The President of the ICTY, Jamaican judge Patrick Robinson, has scolded members of the Caribbean Community (CARICOM), who still use Britain’s Privy Council as their final court of appeal. He is backed up by Sir Dennis Byron, the President of the ICTR, who is from St. Kitts. Speaking in Barbados, Judge Robinson called for all countries in CARICOM to use the Caribbean Court of Justice (CCJ), as their final appellate jurisdiction. He said it was “disgraceful” that only three countries – Barbados, Guyana and Belize, have accepted the CCJ as their final court of appeal. The other countries use the CCJ in its original jurisdiction only, relying on the Privy Council for final judgment. Judge Robinson said the full potential of law in the region cannot be realised with reliance on the Privy Council, and that, “it won’t be achieved until we are the final arbiters of what is law in the Caribbean”. He argued that judicial sovereignty is “a natural companion” of political sovereignty, and that, “law in the Caribbean cannot be truly transformative until that time”.

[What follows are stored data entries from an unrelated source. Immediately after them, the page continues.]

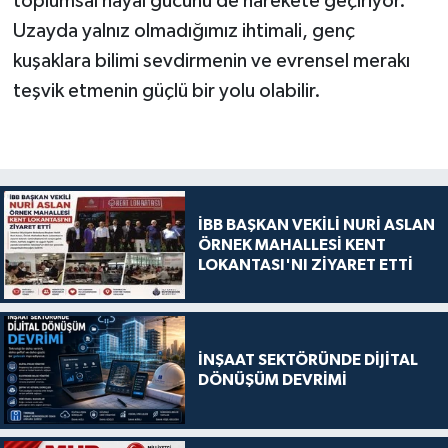
toplumsal hayal gücünü de harekete geçiriyor.
Uzayda yalnız olmadığımız ihtimali, genç
kuşaklara bilimi sevdirmenin ve evrensel merakı
teşvik etmenin güçlü bir yolu olabilir.
İBB BAŞKAN VEKİLİ NURİ ASLAN
ÖRNEK MAHALLESİ KENT
LOKANTASI'NI ZİYARET ETTİ
İNŞAAT SEKTÖRÜNDE DİJİTAL
DÖNÜŞÜM DEVRİMİ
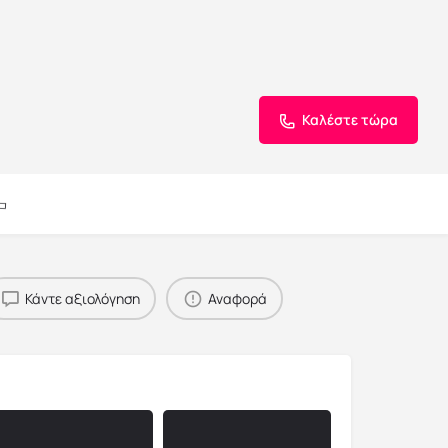
Καλέστε τώρα
Κάντε αξιολόγηση
Αναφορά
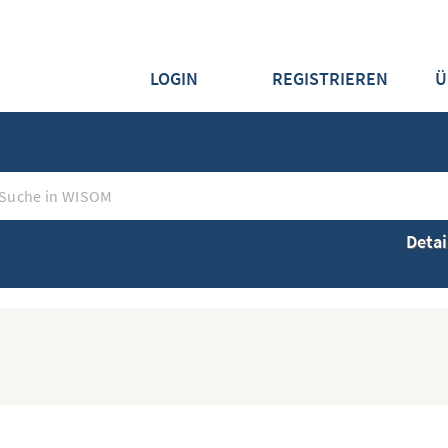
LOGIN
REGISTRIEREN
Ü
Detai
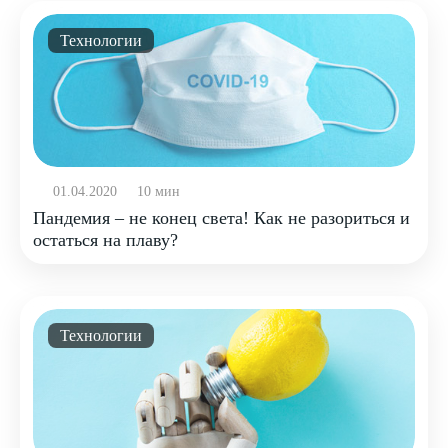
Технологии
01.04.2020
10 мин
Пандемия – не конец света! Как не разориться и
остаться на плаву?
Технологии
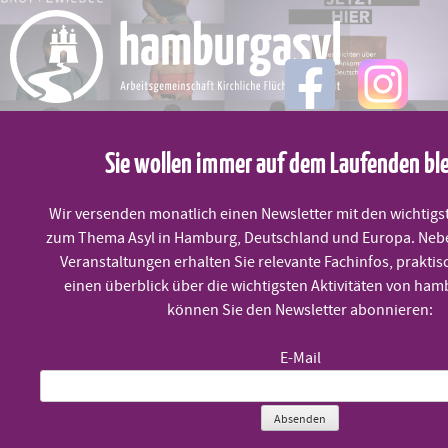
Skip
to
content
MENÜ
Sie wollen immer auf dem Laufenden bl
Wir versenden monatlich einen Newsletter mit den wichtigs
WIR SIND JETZT HIER. Geschichten
zum Thema Asyl in Hamburg, Deutschland und Europa. Neb
Veranstaltungen erhalten Sie relevante Fachinfos, praktis
einen überblick über die wichtigsten Aktivitäten von ham
über das Ankommen
können Sie den Newsletter abonnieren:
E-Mail
Dienstag, 25.5. um 19:00 Uhr
Absenden
Filmvorführung & Gespräch (online)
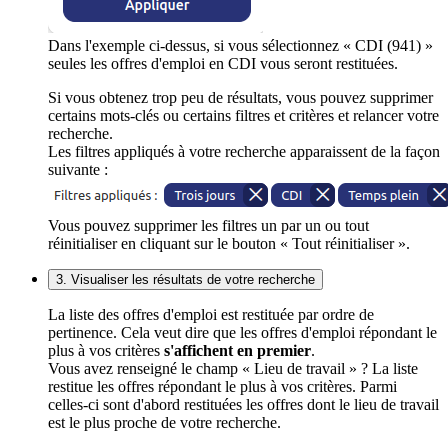
Dans l'exemple ci-dessus, si vous sélectionnez « CDI (941) »
seules les offres d'emploi en CDI vous seront restituées.
Si vous obtenez trop peu de résultats, vous pouvez supprimer
certains mots-clés ou certains filtres et critères et relancer votre
recherche.
Les filtres appliqués à votre recherche apparaissent de la façon
suivante :
Vous pouvez supprimer les filtres un par un ou tout
réinitialiser en cliquant sur le bouton « Tout réinitialiser ».
3. Visualiser les résultats de votre recherche
La liste des offres d'emploi est restituée par ordre de
pertinence. Cela veut dire que les offres d'emploi répondant le
plus à vos critères
s'affichent en premier
.
Vous avez renseigné le champ « Lieu de travail » ? La liste
restitue les offres répondant le plus à vos critères. Parmi
celles-ci sont d'abord restituées les offres dont le lieu de travail
est le plus proche de votre recherche.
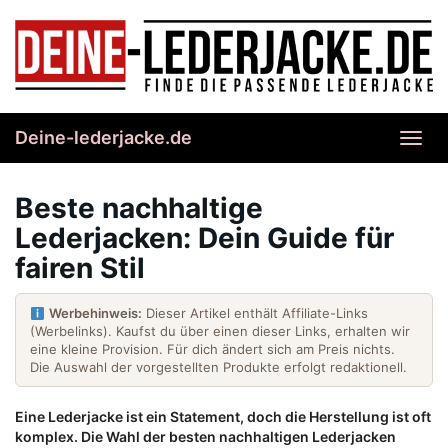
Skip
to
main
content
Deine-lederjacke.de
Toggl
navig
Beste nachhaltige
Lederjacken: Dein Guide für
fairen Stil
Werbehinweis:
Dieser Artikel enthält Affiliate-Links
(Werbelinks). Kaufst du über einen dieser Links, erhalten wir
eine kleine Provision. Für dich ändert sich am Preis nichts.
Die Auswahl der vorgestellten Produkte erfolgt redaktionell.
Eine Lederjacke ist ein Statement, doch die Herstellung ist oft
komplex. Die Wahl der besten nachhaltigen Lederjacken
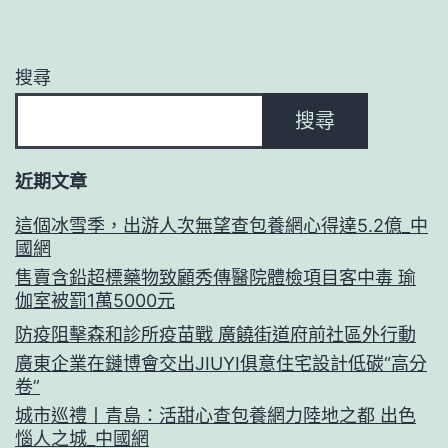
搜尋
搜尋
近期文章
這個冰雪季，出游人次無望查包養網心得達5.2億_中
國網
售賣含鉛超標藥物致顧秀傳醫院體檢項目客中毒 瑜
伽室被罰1萬5000元
防疫阻擊森和診所疫苗戰 廣饒街道府前社區外行動
廣東企業在鏈博會交出JIUYI俱意住宅設計低碳“高分
卷”
城市巡禮丨青島：活甜心查包養網力陸地之都 出色
惱人之城_中國網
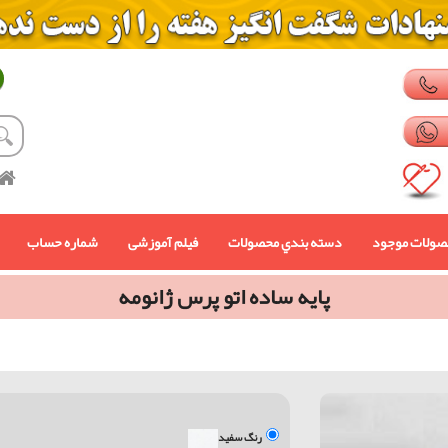
صولات موجود
دسته بندي محصولات
فیلم آموزشی
شماره حساب
پايه ساده اتو پرس ژانومه
رنگ سفید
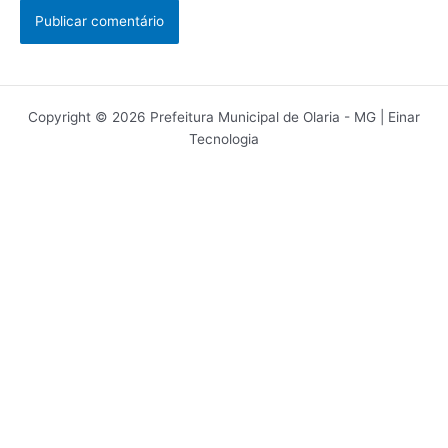
Copyright © 2026 Prefeitura Municipal de Olaria - MG | Einar
Tecnologia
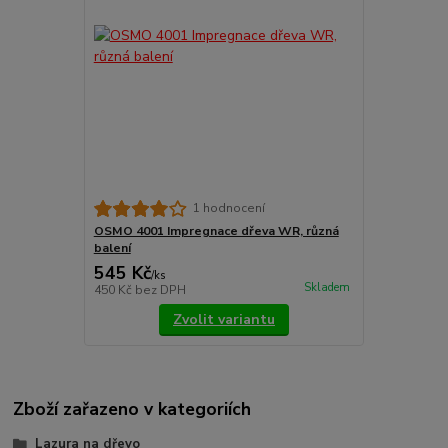
1 hodnocení
OSMO 4001 Impregnace dřeva WR, různá
balení
545 Kč
/
ks
Skladem
450 Kč
bez DPH
Zvolit variantu
Zboží zařazeno v kategoriích
Lazura na dřevo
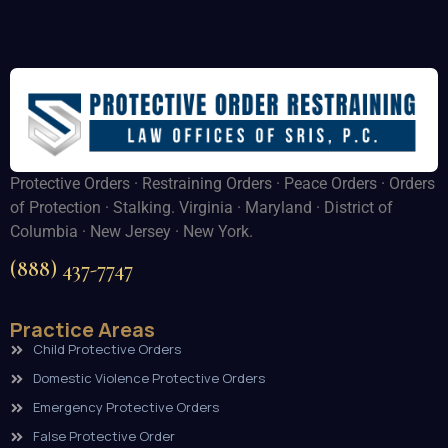
Protective Orders · Restraining Orders · Peace Orders · Orders
of Protection · Stalking. Virginia · Maryland · District of
Columbia · New Jersey · New York.
(888) 437-7747
Practice Areas
Child Protective Orders
Domestic Violence Protective Orders
Emergency Protective Orders
False Protective Order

Structurally, the CCJ is an interesting hybrid. It is both a final appellate court for criminal and civil cases and the tribunal that resolves treaty disputes between member states. As a hybrid institution, the CCJ is both a municipal court of last resort and an international court with compulsory and exclusive jurisdiction in respect of the interpretation and application of the Treaty Establishing the Caribbean Community. As an appellate court, the CCJ decides on both civil and criminal matters from common law courts within the jurisdictions of member states. In its original jurisdiction, the CCJ functions as an international tribunal, applying rules of international law in respect of the interpretation and application of the Treaty. In this regard, the CCJ performs functions like the European Court of Justice, the European Court of First Instance, the Andean Court of Justice and the International Court of Justice.

The two countries that have notoriously held off on submitting to the CCJ as a final court of appeal are Jamaica and Trinidad and Tobago. Lawyer Philip Dayle said that the absence of Jamaica and Trinidad and Tobago has led to a paltry case load for a court that is hugely expensive to maintain. The “true mettle of the CCJ has not been tested”, he said, adding that, “the jury is out on whether the court will be transformative in developing the jurisprudence of the region”. It is expected that the two Caribbean states that will have the most difficulty accessing the court will be Surinam, which has a Dutch-based legal system, and Haiti, which has a French-based legal system. All other member states have British-based legal systems with the CCJ itself being predominantly modeled after the British system. However, the admission of Surinam and Haiti to CARICOM, has at least, somewhat modified the jurisprudential mix of the community.